In the world of politics, the Indian diaspora is also thriving. Johns Hopkins researchers have counted 19 people of Indian descent in the British House of Commons, including Prime Minister Rishi Sunak. They have identified six in the Australian Parliament and five in the US Congress. Vice President Kamala Harris's mother was of Tamil Indian descent. And Ajay Banga, born in Pune, India, was chosen in early May to lead the World Bank after leading MasterCard for more than a decade.

The Chinese diaspora is the only group with comparable influence around the world. The richest man in Malaysia, for example, is Robert Kuok, an ethnic Chinese businessman whose vast empire includes the Shangri-La luxury hotel chain. However, in Europe and North America, Chinese descendants do not occupy as influential positions as their Indian counterparts.

As the United States slides into a new Cold War with China, Westerners increasingly perceive China as an enemy. The covid-19 pandemic, which began in the Chinese city of Wuhan, is likely to have made matters worse. According to a recent poll on the attitudes of Americans carried out by the Gallup polling company, 84% of respondents say they view China quite negatively or have the same unfavorable opinion.

That mistrust of China spills over into the political arena. Huawei, a Chinese telecommunications equipment maker suspected in the past of breaking embargoes and serving as a conduit for spying on the Chinese government, has been banned from the United States. Some European countries are following suit. Strict national security reviews of foreign investment in US companies openly target Chinese money in Silicon Valley. People taking cues from China have been punished, including a former Harvard professor. Indian companies do not face such scrutiny.

In India, by contrast, government positions have been held (at least until Modi and his Hindu nationalist party, the Indian People's Party, BJP, came to power) by many people whose worldview had been shaped, in part at least for an education in the West. The first Indian Prime Minister Jawaharlal Nehru studied at Cambridge. Modi's predecessor, Manmohan Singh, studied at Oxford and Cambridge.

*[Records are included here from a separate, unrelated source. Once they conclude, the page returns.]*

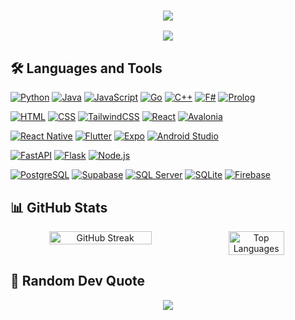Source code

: <h3 align="center">
  <a href="https://github.com/DenverCoder1/readme-typing-svg">
    <img src="https://readme-typing-svg.demolab.com/?lines=Always%20learning%20new%20things;Enjoying%20the%20journey;Exploring%20new%20technologies;Passionate%20about%20creating&font=Fira%20Code&center=true&width=440&height=45&color=f75c7e&vCenter=true&pause=1000&size=22" />
  </a>
</h3>

<p align="center">
  <img src="https://github-stats-alpha.vercel.app/api?username=aleju03&cc=140d3b&tc=fff&ic=fff&bc=140d3b" />
</p>

## 🛠️ Languages and Tools
[![Python](https://custom-icon-badges.demolab.com/badge/-Python-blue?style=for-the-badge&logo=python&logoColor=white)](https://www.python.org/)
[![Java](https://custom-icon-badges.demolab.com/badge/-Java-red?style=for-the-badge&logo=java&logoColor=white)](https://www.java.com/)
[![JavaScript](https://custom-icon-badges.demolab.com/badge/-JavaScript-F7DF1E?style=for-the-badge&logo=javascript&logoColor=black)](https://developer.mozilla.org/en-US/docs/Web/JavaScript)
[![Go](https://custom-icon-badges.demolab.com/badge/-Go-00ADD8?style=for-the-badge&logo=go&logoColor=white)](https://golang.org/)
[![C++](https://custom-icon-badges.demolab.com/badge/-C++-00599C?style=for-the-badge&logo=cpp&logoColor=white)](https://isocpp.org/)
[![F#](https://custom-icon-badges.demolab.com/badge/-F%23-378BBA?style=for-the-badge&logo=fsharp&logoColor=white)](https://fsharp.org/)
[![Prolog](https://custom-icon-badges.demolab.com/badge/-Prolog-FF4F4F?style=for-the-badge&logo=prolog&logoColor=white)](https://www.swi-prolog.org/)

[![HTML](https://custom-icon-badges.demolab.com/badge/-HTML-E34F26?style=for-the-badge&logo=html5&logoColor=white)](https://developer.mozilla.org/en-US/docs/Web/HTML)
[![CSS](https://custom-icon-badges.demolab.com/badge/-CSS-1572B6?style=for-the-badge&logo=css3&logoColor=white)](https://developer.mozilla.org/en-US/docs/Web/CSS)
[![TailwindCSS](https://custom-icon-badges.demolab.com/badge/-Tailwind%20CSS-06B6D4?style=for-the-badge&logo=tailwindcss&logoColor=white)](https://tailwindcss.com/)
[![React](https://custom-icon-badges.demolab.com/badge/-React-61DAFB?style=for-the-badge&logo=react&logoColor=black)](https://reactjs.org/)
[![Avalonia](https://custom-icon-badges.demolab.com/badge/-Avalonia-8B44AC?style=for-the-badge&logo=avalonia&logoColor=white)](https://avaloniaui.net/)

[![React Native](https://custom-icon-badges.demolab.com/badge/-React%20Native-61DAFB?style=for-the-badge&logo=react&logoColor=black)](https://reactnative.dev/)
[![Flutter](https://custom-icon-badges.demolab.com/badge/-Flutter-02569B?style=for-the-badge&logo=flutter&logoColor=white)](https://flutter.dev/)
[![Expo](https://custom-icon-badges.demolab.com/badge/-Expo-000020?style=for-the-badge&logo=expo&logoColor=white)](https://expo.dev/)
[![Android Studio](https://custom-icon-badges.demolab.com/badge/-Android%20Studio-3DDC84?style=for-the-badge&logo=android-studio&logoColor=white)](https://developer.android.com/studio)

[![FastAPI](https://custom-icon-badges.demolab.com/badge/-FastAPI-009688?style=for-the-badge&logo=fastapi&logoColor=white)](https://fastapi.tiangolo.com/)
[![Flask](https://custom-icon-badges.demolab.com/badge/-Flask-4EA1D3?style=for-the-badge&logo=flask&logoColor=white)](https://flask.palletsprojects.com/)
[![Node.js](https://custom-icon-badges.demolab.com/badge/-Node.js-339933?style=for-the-badge&logo=node.js&logoColor=white)](https://nodejs.org/)

[![PostgreSQL](https://custom-icon-badges.demolab.com/badge/-PostgreSQL-316192?style=for-the-badge&logo=postgresql&logoColor=white)](https://www.postgresql.org/)
[![Supabase](https://custom-icon-badges.demolab.com/badge/-Supabase-3ECF8E?style=for-the-badge&logo=supabase&logoColor=white)](https://supabase.com/)
[![SQL Server](https://custom-icon-badges.demolab.com/badge/-SQL%20Server-CC2927?style=for-the-badge&logo=microsoft-sql-server&logoColor=white)](https://www.microsoft.com/sql-server/)
[![SQLite](https://custom-icon-badges.demolab.com/badge/-SQLite-07405E?style=for-the-badge&logo=sqlite&logoColor=white)](https://www.sqlite.org/)
[![Firebase](https://custom-icon-badges.demolab.com/badge/-Firebase-FFA611?style=for-the-badge&logo=firebase&logoColor=black)](https://firebase.google.com/)

## 📊 GitHub Stats
<div align="center" style="display: flex; flex-direction: row;">
  <img width="57%" src="https://github-readme-streak-stats.herokuapp.com/?user=aleju03&theme=dark&hide_border=true" alt="GitHub Streak" />
  <img width="42%" src="https://github-readme-stats.vercel.app/api/top-langs/?username=aleju03&theme=dark&hide_border=true&include_all_commits=true&count_private=true&layout=compact" alt="Top Languages" />
</div>

## 💭 Random Dev Quote
<p align="center">
  <img src="https://quotes-github-readme.vercel.app/api?type=horizontal&theme=radical" />
</p>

India's claims to be a democratic country steeped in liberal values ​​help its diaspora to integrate more easily with the West. That diaspora, in turn, links India to the West. The most startling example came in 2008, when the US signed an agreement that effectively recognized India as a nuclear power, despite never having signed the Nuclear Non-Proliferation Treaty (like Pakistan and Israel). Lobbying and fundraising efforts by Indian Americans helped push the deal through Congress.

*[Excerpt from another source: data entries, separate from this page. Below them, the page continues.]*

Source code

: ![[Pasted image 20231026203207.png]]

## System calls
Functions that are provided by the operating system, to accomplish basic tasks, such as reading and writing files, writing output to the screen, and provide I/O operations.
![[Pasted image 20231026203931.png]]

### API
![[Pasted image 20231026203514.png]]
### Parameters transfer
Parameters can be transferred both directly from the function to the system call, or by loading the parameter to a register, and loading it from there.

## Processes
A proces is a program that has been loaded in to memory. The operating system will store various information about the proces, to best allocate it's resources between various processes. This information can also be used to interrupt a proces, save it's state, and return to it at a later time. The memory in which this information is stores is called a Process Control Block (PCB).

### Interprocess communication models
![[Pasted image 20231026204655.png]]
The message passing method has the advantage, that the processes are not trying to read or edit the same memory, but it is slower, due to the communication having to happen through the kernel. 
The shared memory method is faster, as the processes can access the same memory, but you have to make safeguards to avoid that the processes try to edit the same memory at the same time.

The Indian diaspora also has a political stake in the country. It is estimated that in the months leading up to the 2014 general election in which Modi came to power, more than 8,000 Indians from Britain and the United States flew to India to join his campaign. Many more used text messages and social networks to capture votes in favor of the PJB. And they contributed unknown amounts of money to the campaign.

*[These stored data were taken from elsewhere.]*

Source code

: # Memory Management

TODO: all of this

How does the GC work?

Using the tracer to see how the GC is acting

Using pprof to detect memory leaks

Under Modi, India's ties to the West have been put to the test. In an attempt to reassert its position as a non-aligned power, India has refused to condemn Russia's invasion of Ukraine and has stocked up on cheap Russian gas and fertilizer. Government civil servants spread nationalist rhetoric that pleases hotheads on the Hindu right. And in the country liberal liberties are curtailed. In March, Rahul Gandhi, the leader of the opposition Congress Party, was disbarred from parliament on a trumped-up charge of defamation, following an Indian court's conviction of criminal defamation. Authorities harass journalists and raid their offices.

Overseas Indians help neither India nor the West give up. Modi knows that he cannot afford to lose his support and that it is impossible to force Indians with hybrid identity to choose sides. At a time when China and its friends want to take on a world order established by their rivals, it is vital for the West to keep India on its side. Despite its setback, it continues to be essential, as are its emigrants.